*** Supplied records Section Begins ***
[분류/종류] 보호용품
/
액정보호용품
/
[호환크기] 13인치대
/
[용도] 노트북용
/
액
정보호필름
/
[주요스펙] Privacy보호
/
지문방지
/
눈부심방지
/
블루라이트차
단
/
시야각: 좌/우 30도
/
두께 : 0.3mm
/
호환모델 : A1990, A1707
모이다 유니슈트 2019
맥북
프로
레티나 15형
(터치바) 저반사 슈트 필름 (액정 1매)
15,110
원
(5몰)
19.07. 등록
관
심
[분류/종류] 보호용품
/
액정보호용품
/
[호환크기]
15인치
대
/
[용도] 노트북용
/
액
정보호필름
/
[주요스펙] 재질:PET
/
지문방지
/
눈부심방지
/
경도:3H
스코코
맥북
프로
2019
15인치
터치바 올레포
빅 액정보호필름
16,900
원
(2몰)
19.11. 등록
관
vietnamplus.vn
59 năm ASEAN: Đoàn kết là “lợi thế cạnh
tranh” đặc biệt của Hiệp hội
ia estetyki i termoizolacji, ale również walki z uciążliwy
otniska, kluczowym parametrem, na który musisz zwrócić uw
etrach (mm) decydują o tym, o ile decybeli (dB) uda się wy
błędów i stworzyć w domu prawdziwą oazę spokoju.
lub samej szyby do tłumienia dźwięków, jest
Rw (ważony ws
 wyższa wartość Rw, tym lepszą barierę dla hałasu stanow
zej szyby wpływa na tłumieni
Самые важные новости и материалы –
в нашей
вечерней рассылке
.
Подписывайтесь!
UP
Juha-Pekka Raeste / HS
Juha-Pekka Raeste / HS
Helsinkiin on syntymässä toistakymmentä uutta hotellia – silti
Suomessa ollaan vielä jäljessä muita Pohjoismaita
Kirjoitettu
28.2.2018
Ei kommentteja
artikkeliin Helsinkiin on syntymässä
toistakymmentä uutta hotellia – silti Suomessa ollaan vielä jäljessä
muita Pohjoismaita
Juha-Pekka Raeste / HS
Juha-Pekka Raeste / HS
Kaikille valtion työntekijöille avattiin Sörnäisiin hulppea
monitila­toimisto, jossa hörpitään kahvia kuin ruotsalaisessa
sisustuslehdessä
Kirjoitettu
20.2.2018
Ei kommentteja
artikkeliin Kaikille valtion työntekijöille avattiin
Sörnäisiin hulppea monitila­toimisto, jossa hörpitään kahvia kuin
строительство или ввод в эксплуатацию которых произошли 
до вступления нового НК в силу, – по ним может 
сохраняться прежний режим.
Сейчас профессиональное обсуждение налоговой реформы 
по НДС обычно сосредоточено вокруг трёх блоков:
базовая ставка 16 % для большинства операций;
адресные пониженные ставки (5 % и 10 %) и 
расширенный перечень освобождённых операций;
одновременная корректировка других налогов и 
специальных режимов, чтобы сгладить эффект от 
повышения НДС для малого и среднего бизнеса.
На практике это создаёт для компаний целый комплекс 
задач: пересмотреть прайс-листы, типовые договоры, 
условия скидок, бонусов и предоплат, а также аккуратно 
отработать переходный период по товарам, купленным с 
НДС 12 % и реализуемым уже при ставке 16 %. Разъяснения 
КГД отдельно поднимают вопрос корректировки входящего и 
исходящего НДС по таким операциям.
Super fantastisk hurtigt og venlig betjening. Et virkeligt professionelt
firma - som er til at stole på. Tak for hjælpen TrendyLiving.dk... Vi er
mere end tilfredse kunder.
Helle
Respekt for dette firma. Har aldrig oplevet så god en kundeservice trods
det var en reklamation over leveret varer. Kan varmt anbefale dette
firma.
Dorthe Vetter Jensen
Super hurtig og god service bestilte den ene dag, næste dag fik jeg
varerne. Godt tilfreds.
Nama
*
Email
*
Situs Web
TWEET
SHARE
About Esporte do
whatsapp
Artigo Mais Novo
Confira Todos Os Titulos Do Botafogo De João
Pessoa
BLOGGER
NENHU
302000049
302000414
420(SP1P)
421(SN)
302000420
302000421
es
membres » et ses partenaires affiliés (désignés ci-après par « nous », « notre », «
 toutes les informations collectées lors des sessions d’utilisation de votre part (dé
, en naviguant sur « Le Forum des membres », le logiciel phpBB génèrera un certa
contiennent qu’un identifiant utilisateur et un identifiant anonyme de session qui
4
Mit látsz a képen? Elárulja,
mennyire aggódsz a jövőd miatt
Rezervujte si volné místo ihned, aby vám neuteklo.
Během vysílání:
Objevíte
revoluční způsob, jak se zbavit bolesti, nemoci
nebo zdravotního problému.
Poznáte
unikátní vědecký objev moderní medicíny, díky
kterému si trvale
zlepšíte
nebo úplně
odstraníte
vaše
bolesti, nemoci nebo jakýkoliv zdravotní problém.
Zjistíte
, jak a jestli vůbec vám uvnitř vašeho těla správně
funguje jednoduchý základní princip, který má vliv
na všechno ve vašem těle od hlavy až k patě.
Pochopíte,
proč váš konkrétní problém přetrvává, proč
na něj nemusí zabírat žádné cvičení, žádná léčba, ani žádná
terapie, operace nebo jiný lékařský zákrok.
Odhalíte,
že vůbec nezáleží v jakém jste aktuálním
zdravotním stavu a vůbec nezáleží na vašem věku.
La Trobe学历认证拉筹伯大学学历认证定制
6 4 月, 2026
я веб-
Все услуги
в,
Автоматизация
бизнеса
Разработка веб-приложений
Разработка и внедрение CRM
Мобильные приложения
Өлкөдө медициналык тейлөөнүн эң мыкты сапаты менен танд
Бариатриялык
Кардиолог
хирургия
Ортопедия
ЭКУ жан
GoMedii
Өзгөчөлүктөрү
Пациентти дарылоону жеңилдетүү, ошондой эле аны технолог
*** Supplied records Section Ends ***
Report how many lines of the records above contain the word "nebo", giving only the number.

4